It was to be the largest steel structure in the world. At 700 feet tall, the building would be three times larger than any structure then-existing in New York City. It was to house the world’s largest amusement park and the world’s largest ballroom. It was to host a circus and a rollerskating rink, a bowling alley and a theater and the world’s largest rotating restaurant.
It was the Globe Tower. And it was a total scam.
In 1906, an advertisement appeared in the pages of the New York Herald. A developer named Samuel Friede was seeking investors for his ambitious Globe Tower project. He acquired some land on Coney Island, next door to the popular Steeplechase amusement park.
Friede promised his investors a 100 percent return on their money every year. In retrospect, that probably should have been the first sign of a rat. But thanks to Friede’s personal connections and some arm-twisting by Edward Langan, who was a corrupt elevator inspector in Brooklyn, more than $300,000 worth of stock was sold.
The groundbreaking ceremony for the Tower was held in May 1906. There were speeches and fireworks and a concert. Strangely enough, nearly a year passed with no progress made on the site.
Investors got anxious, so Friede organized a second ceremony in early 1907. He announced plans to install 800 concrete pilings for the tower’s base. Each slab of concrete was 30 feet tall and 5 feet around, which probably looked very impressive to the investors. Of course, nowadays, any good architect would question whether even pilings that size could hold up a building designed to hold 50,000 people. There never were 800 pilings installed, anyway… the real number was closer to 30.
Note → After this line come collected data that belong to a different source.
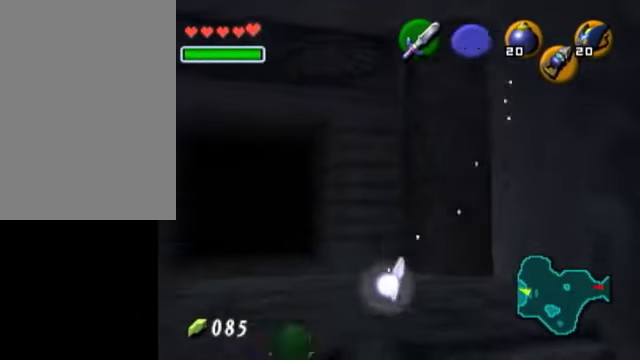
Gameplay with a controller (Nintendo layout); each line is a JSON object with the inputs held at the frame after it. "events" lists button and stick changes between this image and that frame as [ms after this image, input, new state], when the widget could be followed in between. Not read: L3 R3.
{"buttons": ["START"], "left_stick": "center", "right_stick": "center", "events": [[400, "L1", "up"], [450, "START", "down"]]}
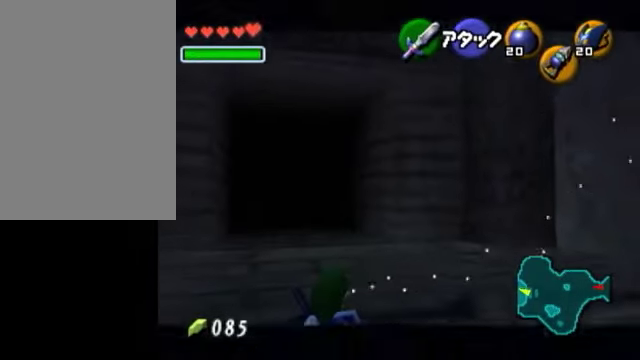
{"buttons": [], "left_stick": "center", "right_stick": "center", "events": [[100, "START", "up"]]}
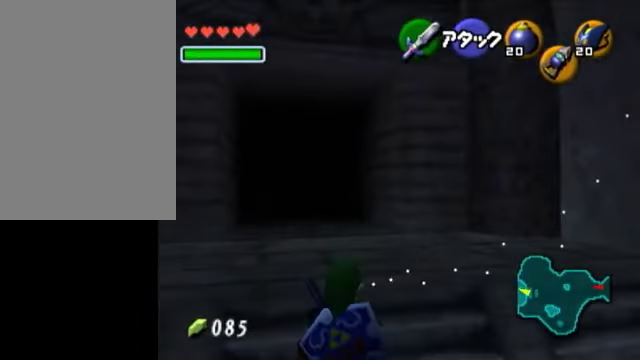
{"buttons": [], "left_stick": "center", "right_stick": "center", "events": []}
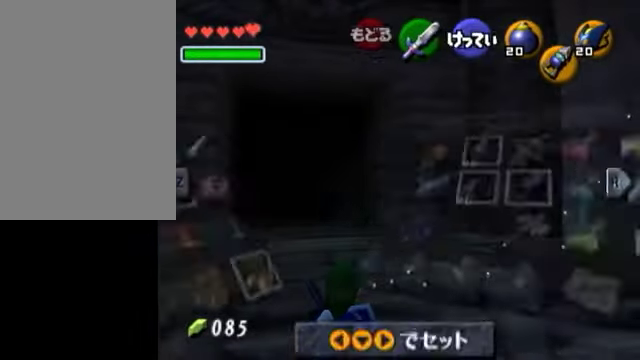
{"buttons": [], "left_stick": "left", "right_stick": "center", "events": [[450, "left_stick", "left"]]}
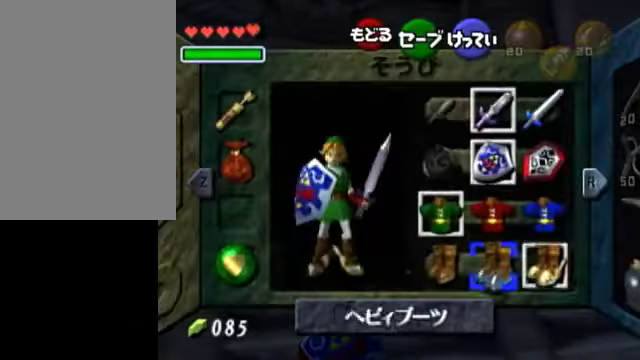
{"buttons": [], "left_stick": "center", "right_stick": "center", "events": [[50, "left_stick", "center"], [100, "left_stick", "left"], [150, "A", "down"], [150, "left_stick", "center"], [350, "A", "up"]]}
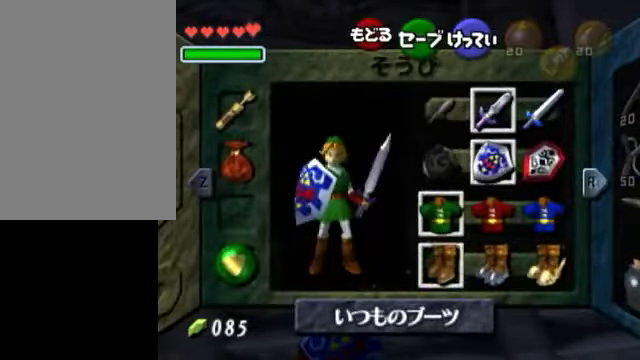
{"buttons": [], "left_stick": "center", "right_stick": "center", "events": [[200, "START", "down"], [350, "START", "up"]]}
Then a man named Henry R. Wade, who had been the treasurer for the project, was convicted on unrelated embezzlement charges. As part of his testimony, he confessed to a New York courtroom that the entire Globe Tower project had been a scam. He claimed that Friede and Langan, along with the project’s architect and its bookkeeper, had divided the $300,000 between themselves and disappeared.
Wade, the only involved party to serve any jail time, was only paid $4,000. And the owner of Steeplechase Park was left with the problem of how to remove 30 useless concrete pilings from the property.